Saint Anne, whom the painting is intended to honor, is a wrinkled old grandmother, who witnesses the event. She is depicted more loosely, sketchily, and thinner than the other two figures. Saint Anne is on the farther right wearing a dark navy-blue dress. She is the mother of the Virgin Mary and the grandmother of Jesus Christ. The Virgin Mary and Saint Anne are depicted with thin gold ring halos. However, Jesus is the only figure who does not have a halo. Usually in Christian artwork, Jesus is depicted having the brightest halo in order to draw attention to him; Caravaggio did not follow convention in this painting.

===Jesus===
Jesus's left hand is depicted in a gesture of his middle finger and thumb together, creating a circle. Everything else is in shadow, and the figures gain monumentality in the light. This depiction is known as tenebrism. The brightest figure in this altarpiece is Jesus. The light shines on him to bring focus and as a reference to "the light of the world,” stated John Spike. He has more power compared to his mother and grandmother. Mary receives more light compared to Saint Anne because of her physical and spiritual proximity to her son. Mary and Saint Anne both represent and have a status in the Christian hierarchy, but less than Jesus. Some light is shed on the serpent as it is being crushed by Jesus and the Virgin Mary.

===Nudity===
Caravaggio depicted Jesus as nude because showing his genitals represents the true human body. Caravaggio and Michelangelo believed that depicting him nude let the viewers know that Jesus came to be represented as a free human nature from the "Adamic contagion of shame," stated by Leo Steinberg. The contagion of shame was physical health and death.

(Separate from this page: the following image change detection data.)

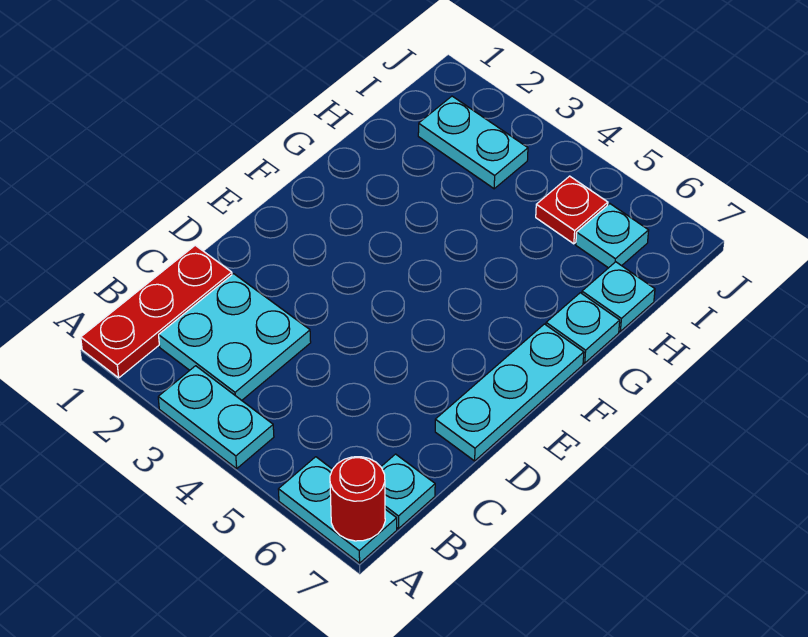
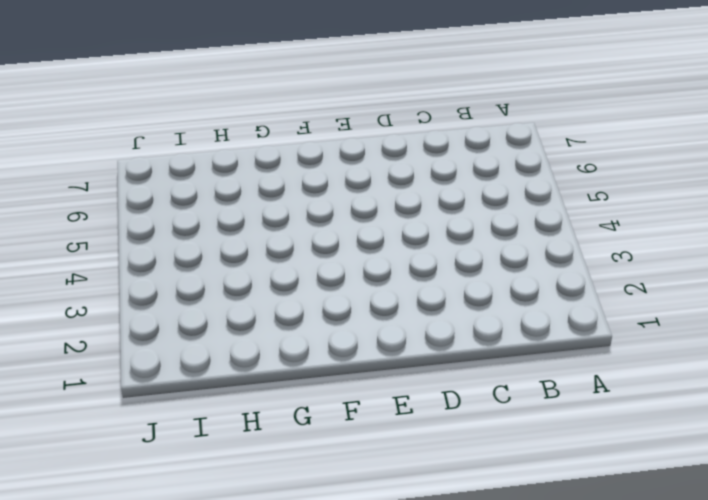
none -> red plate A1:C1 level 1
none -> cyan plate A3:A4 level 1
none -> cyan plate A6:A7 level 1

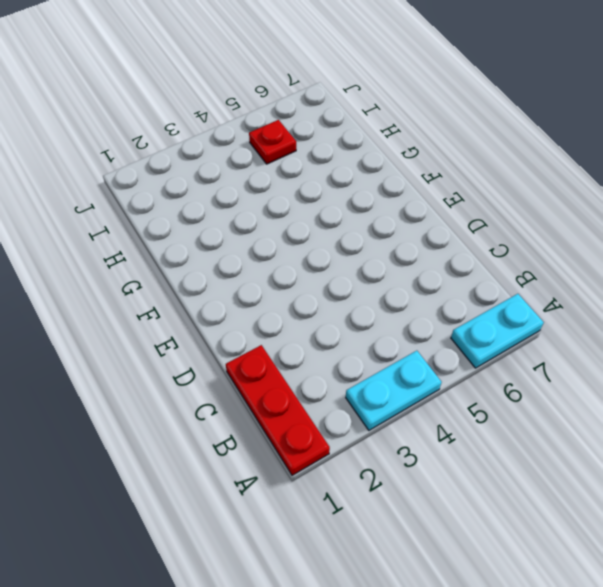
none -> cyan plate B2:C3 level 1
none -> cyan plate B7 level 1
none -> cyan plate D7:F7 level 1

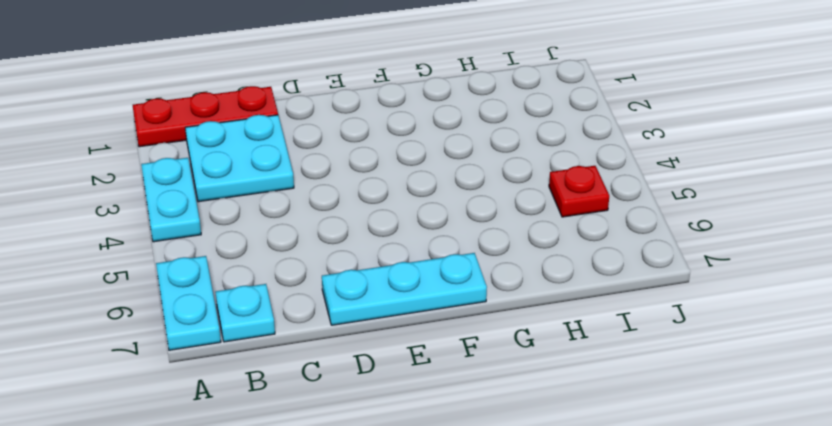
none -> cyan plate G7 level 1
none -> cyan plate H7 level 1
none -> cyan plate I2:I3 level 1

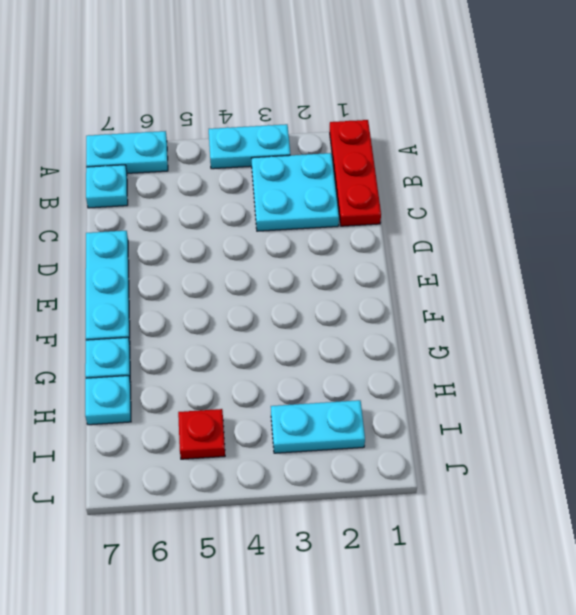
none -> cyan plate I6 level 1
none -> red round brick A7 level 2

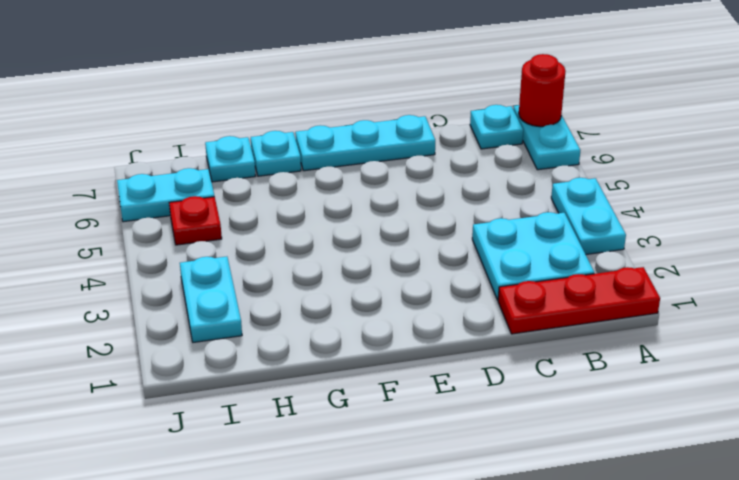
cyan plate I6:J6 level 1 -> cyan plate I6 level 1

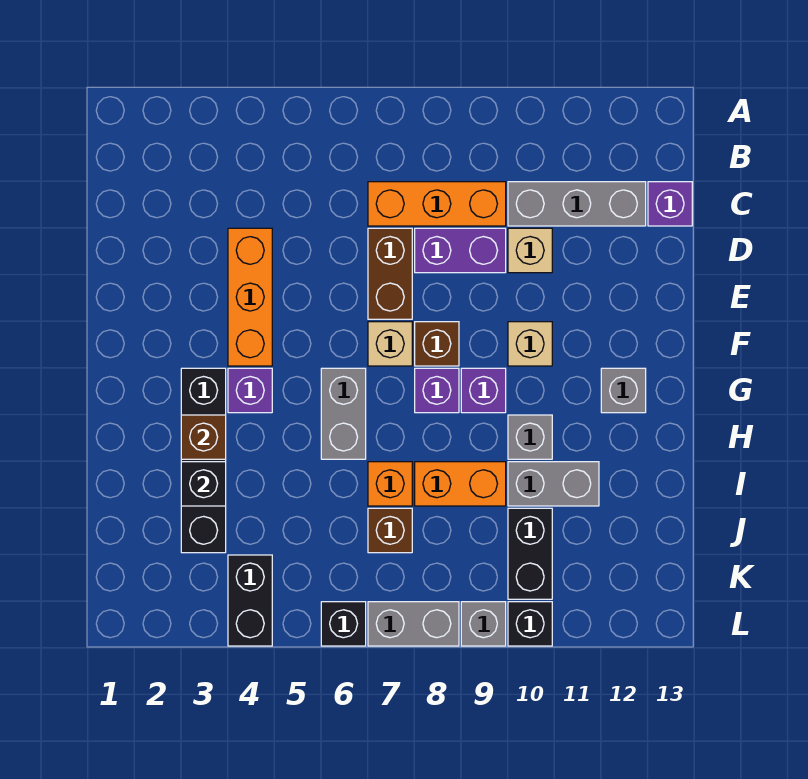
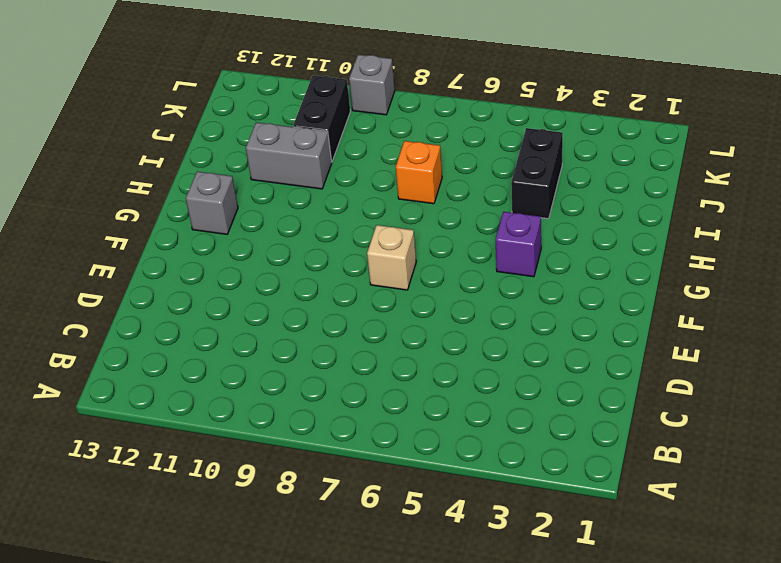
black brick I4:J4 level 1 -> black brick K4:L4 level 1
none -> orange brick C7:C9 level 1
none -> grey brick C10:C12 level 1
none -> purple brick C13 level 1

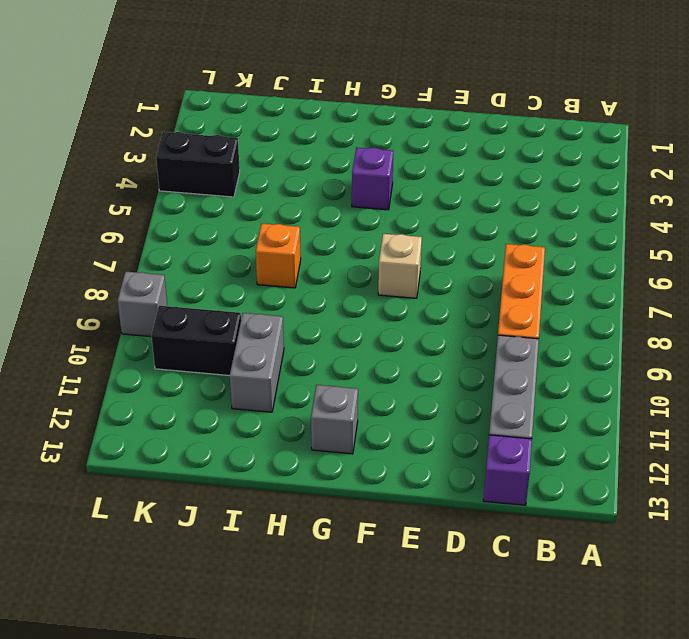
none -> orange brick D4:F4 level 1
none -> brown brick D7:E7 level 1
none -> purple brick D8:D9 level 1

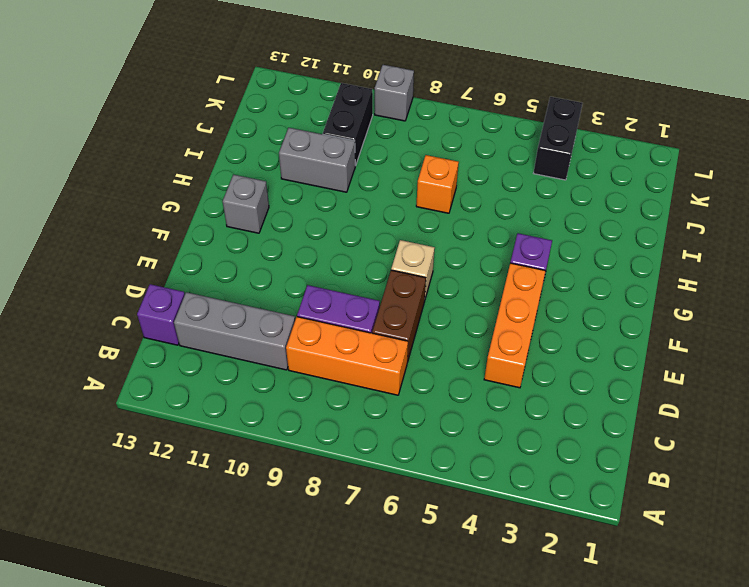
none -> tan brick D10 level 1
none -> brown brick F8 level 1
none -> tan brick F10 level 1

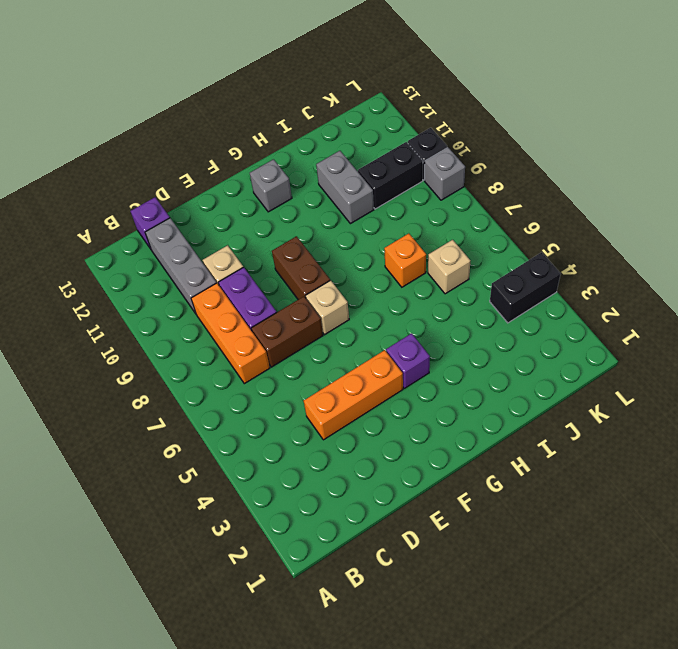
brown brick F8:F9 level 1 -> brown brick F8 level 1
tan brick J6 level 1 -> tan brick F10 level 1
none -> black brick G3:J3 level 1
none -> grey brick G6:H6 level 1
none -> purple brick G8 level 1

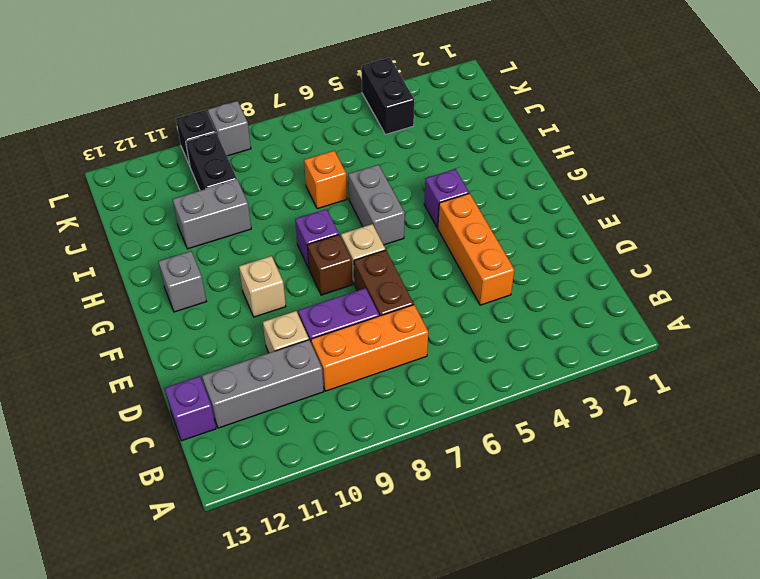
none -> black brick G3:J3 level 1
none -> purple brick G9 level 1
none -> grey brick H10 level 1

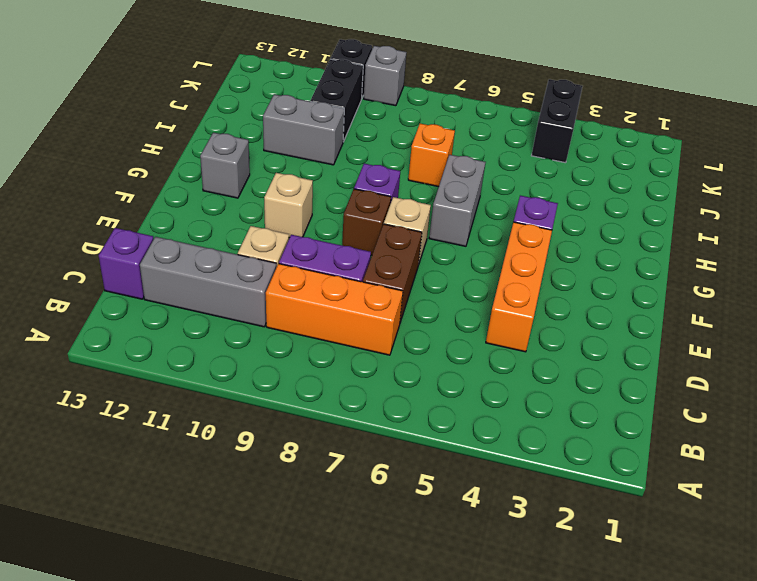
none -> black brick G3:J3 level 1
none -> purple brick G9 level 1
none -> grey brick H10 level 1

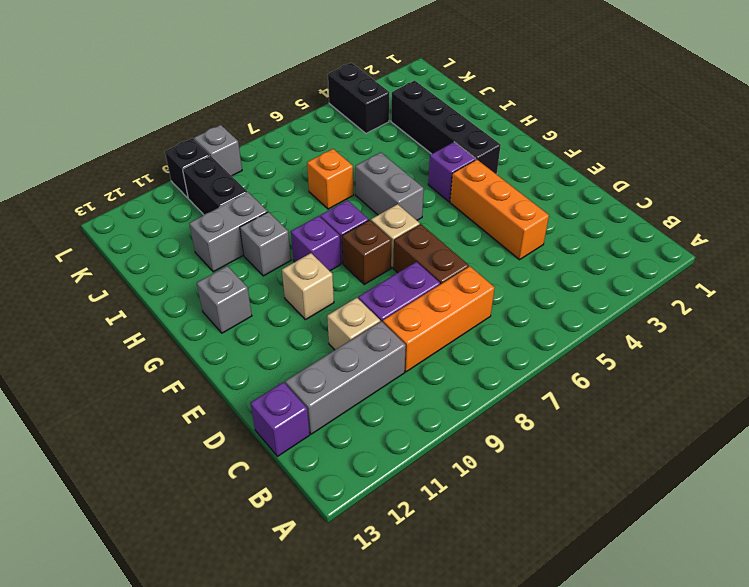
none -> orange brick I8:I9 level 1
none -> brown brick J7 level 1
none -> black brick L6 level 1

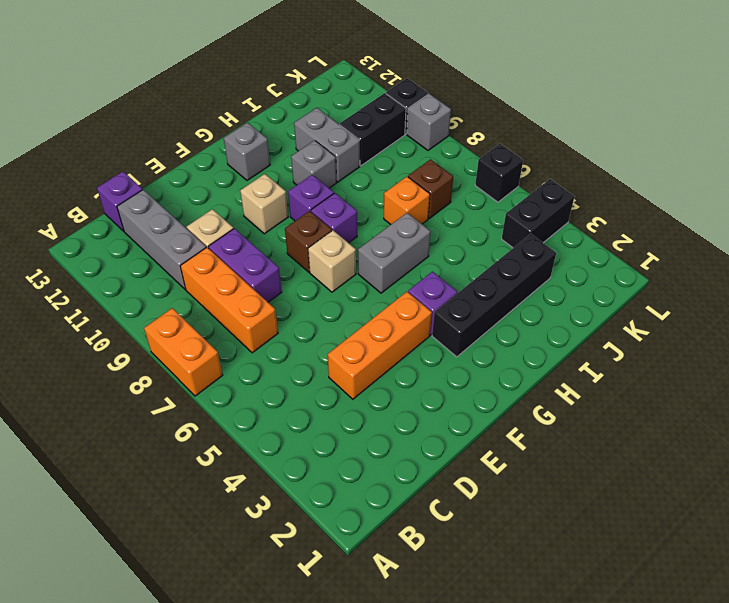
orange brick A7:A8 level 1 -> orange brick I8:I9 level 1
none -> brown brick D7:E7 level 1
none -> grey brick L7:L8 level 1
none -> brown brick H3 level 2

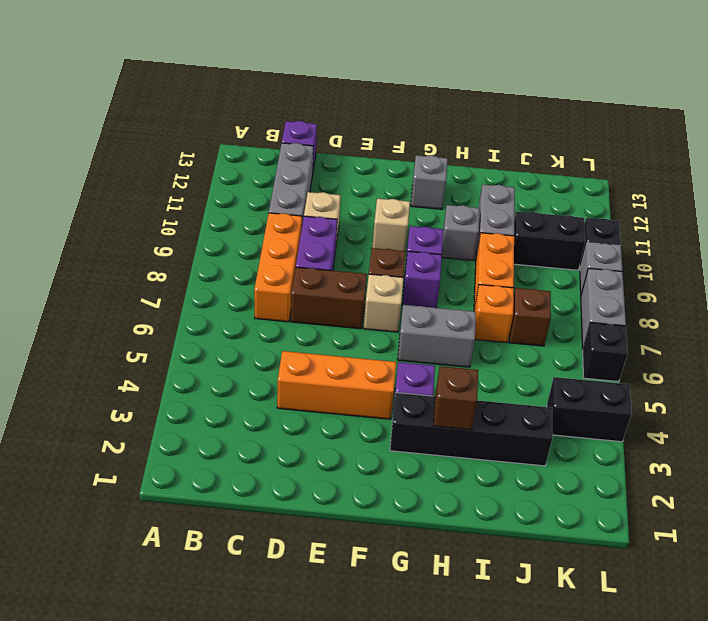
none -> black brick I3 level 2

Mary is leaning with her son; her cleavage is showing and she is seen wearing a tightly fitted bodice. This iconography of the breast came from the medieval period and represents the Madonna of Mercy’s breast milk. Breast milk is the substance that would nourish Christ and was seen as a symbol of her role as Co-redemptrix. The breasts of Mary can be compared to Christ’s wounds.

===Virgin Mary's clothing===
In this painting, Mary's clothing again deviates from her norm; she is usually depicted wearing a veil, mantle and dress in blue and white. At this time young Roman women would wear the kind of dress seen here. In this painting, Caravaggio depicted her wearing a veil neckline dress that reveals the tops of her breasts.